Vogue commissions Barbie makeover to celebrate 60th anniversary
Vogue asked 6 young designers to dream up an outfit for Barbie. The resulting designs, and the themes they represent, cement Barbie as an enduring cultural influence.
By Faye Saulsbury
While her features have not aged, Barbie's image been reinvented time and time again. She now has an array of body types, skin colours, and hair colours and textures. There are Barbie dolls honouring actress and activist Yara Shahidi, tennis champion Naomi Osaka and model Adwoa Aboah. There is even a Ziggy Stardust inspired Barbie, released to mark the 50th anniversary of Space Oddity. In the following designs, we see Barbie as a cultural icon able to inspire people of all identities.
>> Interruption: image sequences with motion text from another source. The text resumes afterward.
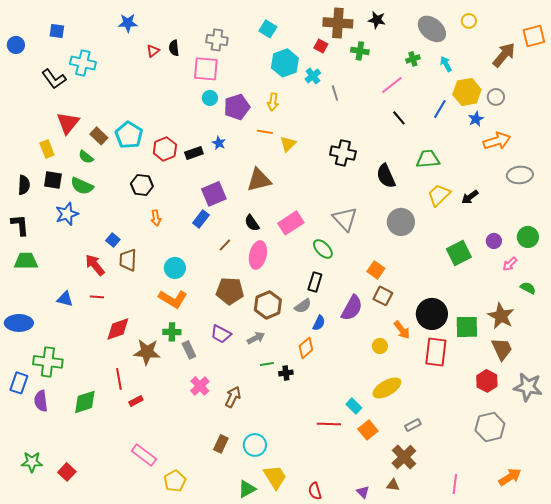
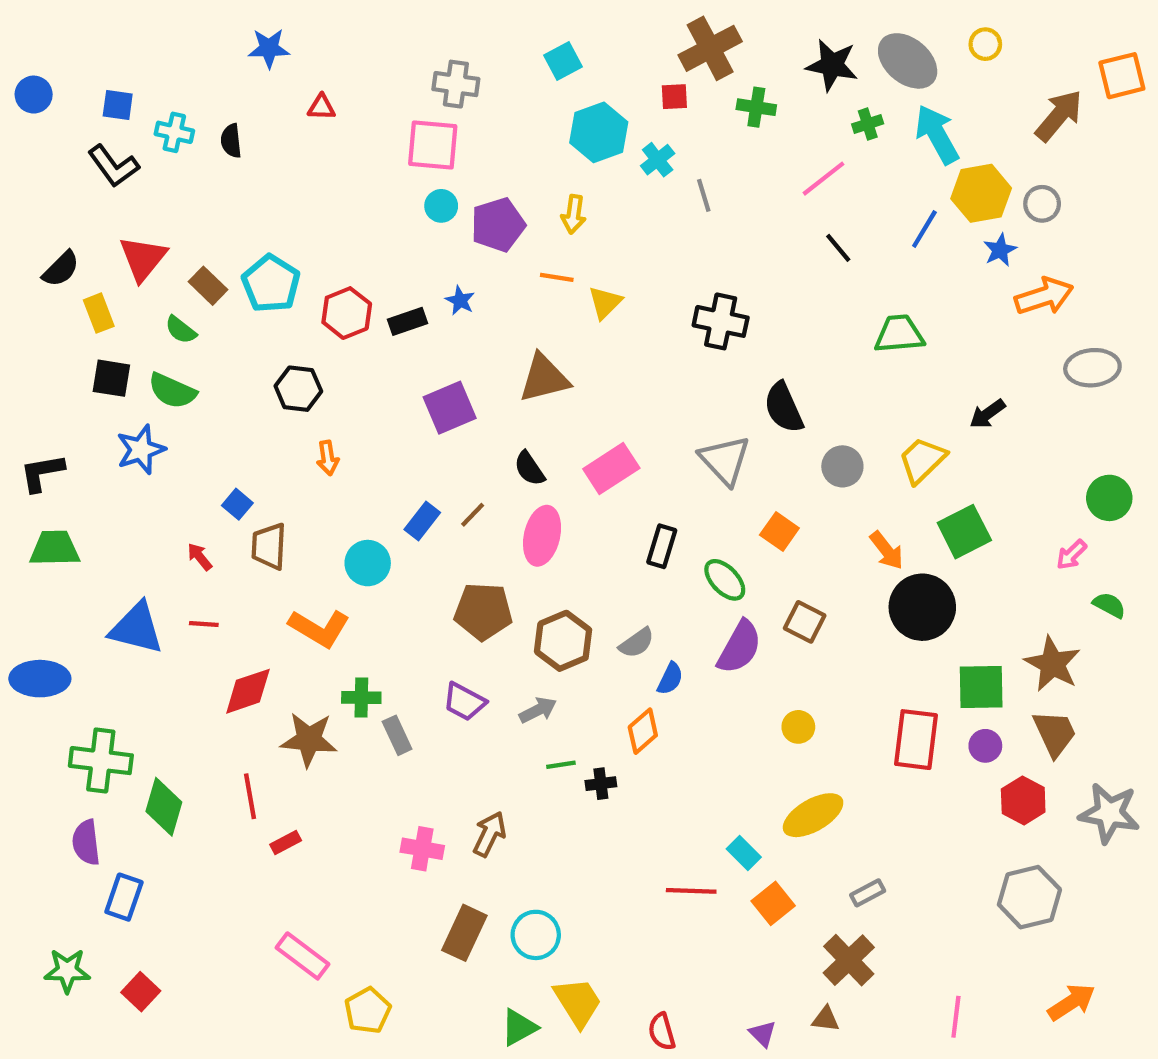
black star: (377, 20) -> (832, 65), moved, size x1.4
brown cross: (338, 23) -> (710, 48), turned -32
cyan square: (268, 29) -> (563, 61), turned 30
blue square: (57, 31) -> (118, 105), moved
red square: (321, 46) -> (674, 97), turned -32
black semicircle: (174, 48) -> (231, 141), moved
red triangle: (153, 51) -> (321, 107), turned 40
cyan cross: (83, 63) -> (174, 132), size x0.7
cyan arrow: (446, 64) -> (937, 134), size x1.8
black semicircle: (386, 176) -> (784, 408), moved
black semicircle: (24, 185) -> (61, 269), moved, turned 42
yellow trapezoid: (439, 195) -> (922, 460), moved
blue rectangle: (201, 219) -> (422, 521), moved
gray circle: (401, 222) -> (842, 466), size x0.7
black L-shape: (20, 225) -> (42, 473), turned -95
purple circle: (494, 241) -> (985, 746), moved
green ellipse: (323, 249) -> (725, 580), moved
red arrow: (95, 265) -> (200, 557), size x0.6
orange square: (376, 270) -> (779, 532), moved
black rectangle: (315, 282) -> (662, 546), moved
blue triangle: (65, 299) -> (137, 628), size x1.6
orange L-shape: (173, 299) -> (319, 628), moved
black circle: (432, 314) -> (922, 607), moved
orange arrow: (402, 330) -> (887, 550), moved
blue rectangle: (19, 383) -> (124, 897), moved
pink cross: (200, 386) -> (422, 849), moved, turned -36
green diamond: (85, 402) -> (164, 807), moved, turned -56
brown rectangle: (221, 444) -> (464, 933), size x1.4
Barbie has come along way since 1959 (left). Ziggy Stardust inspired Barbie (right).
Matty Bovan
Bovan learnt to knit when he was 11 and has become an advocate of artisan skills. In an age of technology and mass production, it is increasingly important to value and promote hand crafts.
Mowalola
A firm believer in freedom of expression, Mowalola's Barbie wears neon green and sports fantastic make-up created by Daniel Sallstrom. The design is spirited and powerful, and yet full of joy; for Mowalola, female empowerment does not have to take the form of rebellion.
Richard Malone
Malone's design features upcycled and repurposed materials, such as the blue, white and red stole draped around Barbie's shoulders, made of repurposed dog beds.
Charles Jeffrey Loverboy and his design (left). Richard Malone and his design (right).
Art School
Art school founders, Eden Loweth and Tom Barratt, have dressed Barbie in a non-binary fashion. Their design is a celebration of life; as our bodies change, so too do our identities. This Barbie is particularly fitting for the occasion as she represents evolution, and Barbie has seen a lot of that over the past 60 years!
Charles Jeffrey Loverboy
Inspired by cross-dressing fashions of the past, Loverboy has created an outfit for Barbie that masterfully blends history with today's fast-moving fashions.
Supriya Lele
Supriya Lele is of Indian heritage, and grew up in the West-Midlands. As a child, she used to make clothes for her Barbie dolls. This project brings her childhood activities around in a full circle. Her designs aim to fuse cultures, and use such cultural intersections as points of inspiration, not tension. Her Barbie sports a fluorescent green dress cut from an old sari.